On top of all of the other trouble I’ve been habitually getting myself into during the last several months, a series of unlikely and highly serendipitous events recently culminated in a sudden career shift. -One that, I might add, I’ve been pressing for and gambling on for some time.
–And for longtime readers, it’s a shift that strikes to the very heart of this blog. My unorthodox gambit toward the stars, it may appear, may have actually just paid off.
There just aren’t powerful enough adjectives to describe how thrilling a development this has been for me.
(A Lack of) Details:
As a strictly private enterprise, security concerns regarding my activities at Bigelow Aerospace are paramount, so details I can reveal about my position and activities are consequently sparse.
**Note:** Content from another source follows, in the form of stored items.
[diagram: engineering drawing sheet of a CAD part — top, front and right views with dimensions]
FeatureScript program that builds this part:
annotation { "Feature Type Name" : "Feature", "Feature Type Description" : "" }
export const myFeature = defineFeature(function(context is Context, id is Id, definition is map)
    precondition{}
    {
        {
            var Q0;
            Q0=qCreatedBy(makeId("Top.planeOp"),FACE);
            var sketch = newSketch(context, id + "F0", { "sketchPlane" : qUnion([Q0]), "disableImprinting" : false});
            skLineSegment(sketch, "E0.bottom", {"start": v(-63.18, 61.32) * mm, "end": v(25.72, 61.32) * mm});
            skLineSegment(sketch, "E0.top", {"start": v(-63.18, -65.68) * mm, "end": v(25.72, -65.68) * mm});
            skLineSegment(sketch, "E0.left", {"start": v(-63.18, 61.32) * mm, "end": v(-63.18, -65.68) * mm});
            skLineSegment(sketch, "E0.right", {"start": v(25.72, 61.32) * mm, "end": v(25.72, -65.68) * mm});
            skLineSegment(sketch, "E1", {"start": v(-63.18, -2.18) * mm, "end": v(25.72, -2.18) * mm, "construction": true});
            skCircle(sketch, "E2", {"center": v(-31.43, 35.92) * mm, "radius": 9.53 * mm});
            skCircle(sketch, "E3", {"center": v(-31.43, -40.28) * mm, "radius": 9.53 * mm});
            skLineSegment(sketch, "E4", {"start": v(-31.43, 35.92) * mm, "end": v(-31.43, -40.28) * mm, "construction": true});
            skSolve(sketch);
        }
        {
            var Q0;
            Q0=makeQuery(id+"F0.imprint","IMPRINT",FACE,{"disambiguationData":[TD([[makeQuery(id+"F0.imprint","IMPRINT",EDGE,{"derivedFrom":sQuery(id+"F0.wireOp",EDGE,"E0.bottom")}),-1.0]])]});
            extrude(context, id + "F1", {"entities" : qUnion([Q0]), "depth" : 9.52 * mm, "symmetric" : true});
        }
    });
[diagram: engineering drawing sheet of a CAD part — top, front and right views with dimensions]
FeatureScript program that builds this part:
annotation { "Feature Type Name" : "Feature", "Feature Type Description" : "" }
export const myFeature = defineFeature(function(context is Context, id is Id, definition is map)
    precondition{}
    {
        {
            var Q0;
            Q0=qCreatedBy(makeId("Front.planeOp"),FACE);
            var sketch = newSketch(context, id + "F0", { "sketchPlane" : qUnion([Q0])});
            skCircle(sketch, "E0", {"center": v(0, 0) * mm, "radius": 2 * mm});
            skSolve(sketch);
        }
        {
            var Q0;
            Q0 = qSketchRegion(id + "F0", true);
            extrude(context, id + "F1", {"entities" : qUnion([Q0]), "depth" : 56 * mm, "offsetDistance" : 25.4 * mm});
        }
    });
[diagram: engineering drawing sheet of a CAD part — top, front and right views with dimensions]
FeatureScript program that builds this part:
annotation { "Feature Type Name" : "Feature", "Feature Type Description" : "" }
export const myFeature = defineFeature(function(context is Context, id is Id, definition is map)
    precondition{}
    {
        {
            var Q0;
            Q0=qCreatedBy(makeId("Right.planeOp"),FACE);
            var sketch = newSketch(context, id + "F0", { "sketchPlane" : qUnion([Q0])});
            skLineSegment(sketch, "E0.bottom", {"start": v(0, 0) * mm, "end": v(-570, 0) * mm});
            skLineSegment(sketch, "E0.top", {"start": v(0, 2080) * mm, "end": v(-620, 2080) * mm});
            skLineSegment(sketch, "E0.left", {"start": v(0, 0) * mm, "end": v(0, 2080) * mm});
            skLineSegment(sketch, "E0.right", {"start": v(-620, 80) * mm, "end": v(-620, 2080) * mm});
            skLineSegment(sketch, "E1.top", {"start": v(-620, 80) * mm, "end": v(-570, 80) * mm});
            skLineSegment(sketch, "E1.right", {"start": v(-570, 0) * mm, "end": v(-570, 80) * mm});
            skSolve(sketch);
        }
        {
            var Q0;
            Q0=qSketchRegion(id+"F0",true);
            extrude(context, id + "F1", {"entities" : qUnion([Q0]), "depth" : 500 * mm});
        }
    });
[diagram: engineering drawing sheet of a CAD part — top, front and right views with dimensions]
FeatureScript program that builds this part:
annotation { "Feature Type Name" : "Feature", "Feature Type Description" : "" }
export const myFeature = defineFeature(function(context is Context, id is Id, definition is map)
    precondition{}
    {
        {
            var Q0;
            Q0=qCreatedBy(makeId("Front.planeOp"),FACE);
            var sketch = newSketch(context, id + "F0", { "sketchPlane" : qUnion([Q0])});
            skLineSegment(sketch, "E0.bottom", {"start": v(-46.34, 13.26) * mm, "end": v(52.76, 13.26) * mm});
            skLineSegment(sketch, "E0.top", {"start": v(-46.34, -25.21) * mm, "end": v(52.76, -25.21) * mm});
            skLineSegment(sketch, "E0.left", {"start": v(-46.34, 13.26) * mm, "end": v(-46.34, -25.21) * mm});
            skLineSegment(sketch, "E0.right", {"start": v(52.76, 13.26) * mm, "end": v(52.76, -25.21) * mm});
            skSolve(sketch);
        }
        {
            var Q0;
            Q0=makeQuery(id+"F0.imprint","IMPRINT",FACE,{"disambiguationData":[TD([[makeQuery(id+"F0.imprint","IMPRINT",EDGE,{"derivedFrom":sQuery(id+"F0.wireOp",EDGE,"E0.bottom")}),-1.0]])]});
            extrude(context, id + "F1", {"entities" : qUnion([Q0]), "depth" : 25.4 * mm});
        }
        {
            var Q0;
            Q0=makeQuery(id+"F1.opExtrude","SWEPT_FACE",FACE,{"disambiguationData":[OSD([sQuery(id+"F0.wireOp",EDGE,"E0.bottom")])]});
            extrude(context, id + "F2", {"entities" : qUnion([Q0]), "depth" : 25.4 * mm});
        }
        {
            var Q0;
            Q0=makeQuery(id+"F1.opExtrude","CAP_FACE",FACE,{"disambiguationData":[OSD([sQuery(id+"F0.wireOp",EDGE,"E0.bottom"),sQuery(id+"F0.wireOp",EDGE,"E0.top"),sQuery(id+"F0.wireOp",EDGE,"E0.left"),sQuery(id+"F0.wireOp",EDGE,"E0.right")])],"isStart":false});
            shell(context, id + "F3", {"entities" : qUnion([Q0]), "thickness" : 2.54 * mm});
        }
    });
However, I can say that my assignment as a Crew Systems Scientist in the Life Support Systems group, (in addition to serving as the company’s Assistant Radiation Safety Officer), presently has me diving into materials properties in the space radiation environment, with hints of larger project management responsibilities not far on the horizon…
I’ve never enjoyed work more in my life, and suddenly, it seems that everything has come full circle.
Growing up in Vegas, I have a deep attachment to the region. That’s probably why I ended up moving back. Meanwhile, my suspicion has long been (for a couple of decades, now) that aerospace is the cornerstone industry Southern Nevada has been waiting for and that our economy now so desperately needs. (See: Assembly Joint Resolution #8, 1999, to learn about Spaceport Nevada and infer the crushing tale of the ahead-of-its-time initiative that might have changed the region as we know it…) The synergy of Bigelow Aerospace’s location here, the company’s globally-unique, NASA-derived and improved spacecraft technology, and their recent sale of a module to the International Space Station is highly coincidental.
I feel it in my bones that it’s not only Southern Nevada’s legacy, (e.g., NASA Apollo training, NASA-AEC NERVA nuclear rocket program), but it’s Southern Nevada’s destiny to become an aerospace nexus.
Let’s see if I can’t do something about it.